In May 2020, in response to a Written Question on whether hospitals were required to provide single-sex services, including spaces for patients, the noble Lord, Lord Bethell, said that the revised guidance on delivering same-sex accommodation published by NHS England and NHS Improvement stated that

“providers of National Health Service-funded care are expected to have a zero-tolerance approach to mixed-sex accommodation, except where it is in the overall best interest of all patients”.

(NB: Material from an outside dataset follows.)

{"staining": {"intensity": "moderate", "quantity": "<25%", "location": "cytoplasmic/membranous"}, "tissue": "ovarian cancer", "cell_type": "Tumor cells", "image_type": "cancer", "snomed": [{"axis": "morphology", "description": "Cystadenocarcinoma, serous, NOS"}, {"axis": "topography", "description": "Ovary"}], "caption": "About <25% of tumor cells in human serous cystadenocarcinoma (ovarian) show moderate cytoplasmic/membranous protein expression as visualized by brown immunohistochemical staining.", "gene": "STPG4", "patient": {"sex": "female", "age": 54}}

Many NHS trusts interpret that in a number of ways that are not always conducive to the health and treatment of women and girls as patients. As many noble Lords have said, we should be listening to patients and seeking examples of best practice. Women often favour single-sex wards for good reason. Rates of sexual assault are far higher in mixed-sex wards. In 2009, Channel 4 discovered that almost two-thirds of sexual assaults by patients occurred in mixed-sex wards.

The Minister stated that there were

“no plans to withdraw the guidance.”

Can I suggest to the Minister that he reconsider this whole issue? He also stated:

“NHS trusts have not been asked to provide the information required to make an assessment of the impact of allowing patients to self-identify their gender and there are no plans to ask them to do so.”

There are many examples of assaults on women in mental hospitals and other areas. Surely we recognise that, when women enter hospital, they do so to experience a calm, safe and non-threatening environment. I ask the Minister to meet Peers concerned about this issue.